Atila Cihan, Gaisl Odile, Vogt Deborah R, Werlen Laura, Szinnai Gabor, Christ-Crain Mirjam
Department of Endocrinology, Diabetology and Metabolism, University Hospital Basel, Basel, Switzerland.
Department of Clinical Research, University Hospital Basel, University of Basel, Basel, Switzerland.
Eur J Endocrinol. 2022 May 12;187(1):65-74. doi: 10.1530/EJE-22-0033.
The differential diagnosis of diabetes insipidus is challenging. The most reliable approaches are copeptin measurements after hypertonic saline infusion or arginine, which is a known growth hormone secretagogue but has recently also been shown to stimulate the neurohypophysis. Similar to arginine, glucagon stimulates growth hormone release, but its effect on the neurohypophysis is poorly studied.
Double-blind, randomized, placebo-controlled trial including 22 healthy participants, 10 patients with central diabetes insipidus, and 10 patients with primary polydipsia at the University Hospital Basel, Switzerland.
Each participant underwent the glucagon test (s.c. injection of 1 mg glucagon) and placebo test. The primary objective was to determine whether glucagon stimulates copeptin and to explore whether the copeptin response differentiates between diabetes insipidus and primary polydipsia. Copeptin levels were measured at baseline, 30, 60, 90, 120, 150, and 180 min after injection.

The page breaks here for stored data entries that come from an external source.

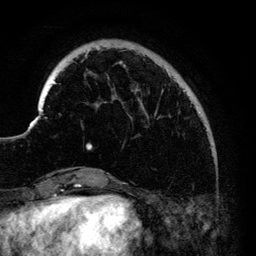
Breast MRI (dynamic contrast-enhanced), one axial slice. Position 26 of 140 along the scan axis. Cropped to one breast. Dynamic contrast-enhanced series, time point 2 of 6 at this slice position (early post-contrast). 3 T. TE 4.2 ms, TR 7.9 ms. 256 × 256 image matrix, field of view 170 × 170 mm. Female patient.
Structures marked on this image (semi-automatic segmentation, software-assisted and operator-edited):
- enhancing-tissue mask used for the functional tumour volume (all voxels passing the contrast-enhancement thresholds inside the analysis volume; usually the tumour): box from (x=33, y=48) to (x=201, y=150) px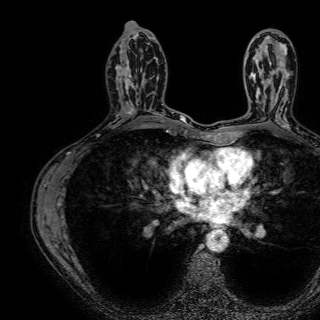
Breast MRI (dynamic contrast-enhanced), one axial slice. Slice 39 of 72 in the series (ordered by position). Cropped to one breast. Dynamic contrast-enhanced series, time point 2 of 7 at this slice position (early post-contrast). 1.5 T. TE 2.6 ms, TR 5.2 ms. 2.5 mm slice thickness. 320 × 320 image matrix, field of view 288 × 288 mm. Female patient.
Annotated regions visible in this slice (semi-automatic segmentation, software-assisted and operator-edited):
- enhancing-tissue mask used for the functional tumour volume (all voxels passing the contrast-enhancement thresholds inside the analysis volume; usually the tumour): bounding box [x1, y1, x2, y2] px = [125, 66, 138, 114]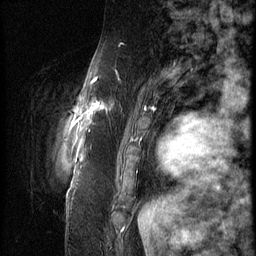
Breast MRI (dynamic contrast-enhanced), one sagittal slice. Slice 13 of 66 in the series (ordered by position). 3 images stored at this slice position (order not interpretable as contrast timing). 1.5 T. TE 4.2 ms, TR 9 ms. 256 × 256 image matrix, field of view 180 × 180 mm. Female patient, age 57 years. Case-level facts recorded for this patient, not image findings: setting: breast cancer imaged before/during neoadjuvant chemotherapy; receptor status: triple-negative.
Annotated regions visible in this slice (semi-automatically segmented with operator editing):
- analysis volume of interest (the breast-tissue region the enhancement analysis was run in; not a lesion): box from (x=86, y=74) to (x=138, y=129) px
- tumour enhancement mask (voxels above the 140 % enhancement threshold inside the analysis volume of interest): (x=86, y=78)–(x=107, y=129)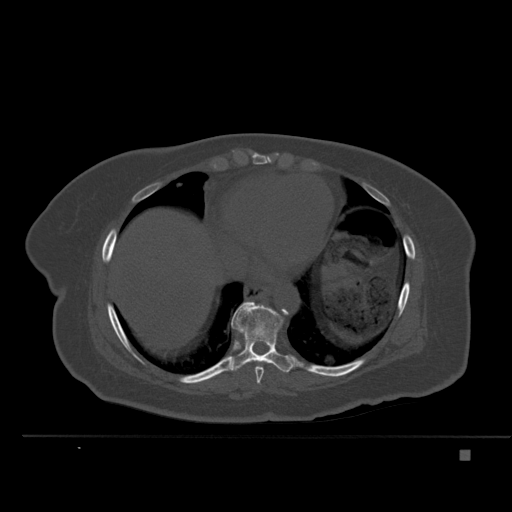
CT including the spine, one axial slice; position 300 of 477 along the scan axis; bone window (W 1800 / L 400 HU); 512 × 512 image matrix. Patient: female, 74 years. Case-level facts recorded for this patient, not image findings: primary cancer: colon.
Outlined on this slice (semi-automatically segmented with operator editing):
- T8 vertebra: bounding box (x1, y1, x2, y2) in pixels: (255, 366, 263, 384)
- T9 vertebra: (222, 301, 294, 373)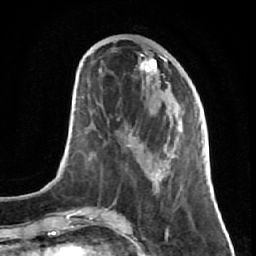
Breast MRI (dynamic contrast-enhanced), one axial slice. Slice 25 of 64 in the series (ordered by position). Cropped to one breast. Dynamic contrast-enhanced series, time point 2 of 7 at this slice position (early post-contrast). 1.5 T. TE 2.6 ms, TR 5.7 ms. 2.5 mm slice thickness. 256 × 256 image matrix, field of view 160 × 160 mm. Female patient.
Structures marked on this image (semi-automatically segmented with operator editing):
- enhancing-tissue mask used for the functional tumour volume (all voxels passing the contrast-enhancement thresholds inside the analysis volume; usually the tumour): box from (x=126, y=48) to (x=191, y=194) px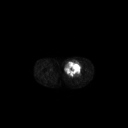
FDG PET of an extremity soft-tissue mass (from a PET/CT study), one axial slice; slice 243 of 267 in the series (ordered by position); 3.27 mm slice thickness; 128 × 128 image matrix, field of view 700 × 700 mm. Male patient, age 63 years. From the clinical record (not read from this slice): histological type: pleiomorphic liposarcoma; grade: high; site of the primary tumour: left thigh.
Outlined on this slice (expert contour drawn on MRI and transferred to this co-registered scan by the dataset authors):
- gross tumour volume including surrounding oedema: bounding box <65,60,82,76> (left, top, right, bottom; pixels)
- gross tumour volume (mass): <65,60,82,76>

In healthy participants, glucagon stimulated copeptin with a median increase of 7.56 (2.38; 28.03) pmol/L, while placebo had no effect (0.10 pmol/L (-0.70; 0.68); P < 0.001). In patients with diabetes insipidus, copeptin showed no relevant increase upon glucagon, with an increase of 0.55 (0.21; 1.65) pmol/L, whereas copeptin was stimulated in patients with primary polydipsia with an increase of 15.70 (5.99; 24.39) pmol/L. Using a copeptin cut-off level of 4.6pmol/L had a sensitivity of 100% (95% CI: 100-100) and a specificity of 90% (95% CI: 70-100) to discriminate between diabetes insipidus and primary polydipsia.
Glucagon stimulates the neurohypophysis, and glucagon-stimulated copeptin has the potential for a safe, novel, and precise test in the differential diagnosis of diabetes insipidus.
尿崩症的鉴别诊断具有挑战性。最可靠的方法是高渗盐水输注或精氨酸后测定 copeptin,精氨酸是一种已知的生长激素促分泌素,但最近也被证明可刺激神经垂体。与精氨酸类似,胰高血糖素可刺激生长激素释放,但其对神经垂体的作用研究较少。
双盲、随机、安慰剂对照试验,纳入了瑞士巴塞尔大学医院的 22 名健康参与者、10 名中枢性尿崩症患者和 10 名原发性烦渴患者。
每位参与者均接受胰高血糖素试验(皮下注射 1 mg 胰高血糖素)和安慰剂试验。主要目的是确定胰高血糖素是否刺激 copeptin,并探讨 copeptin 反应能否区分尿崩症和原发性烦渴。在注射后基线、30、60、90、120、150 和 180 分钟测量 copeptin 水平。
在健康参与者中,胰高血糖素刺激 copeptin,中位数增加 7.56(2.38;28.03)pmol/L,而安慰剂无作用(0.10 pmol/L(-0.70;0.68);P < 0.001)。在尿崩症患者中,胰高血糖素刺激后 copeptin 无相关增加,增加 0.55(0.21;1.65)pmol/L,而在原发性烦渴患者中 copeptin 受到刺激,增加 15.70(5.99;24.39)pmol/L。使用 4.6 pmol/L 的 copeptin 临界值区分尿崩症和原发性烦渴的敏感性为 100%(95%CI:100 - 100),特异性为 90%(95%CI:70 - 100)。
胰高血糖素刺激神经垂体,胰高血糖素刺激的 copeptin 在尿崩症的鉴别诊断中具有进行安全、新颖且精确检测的潜力。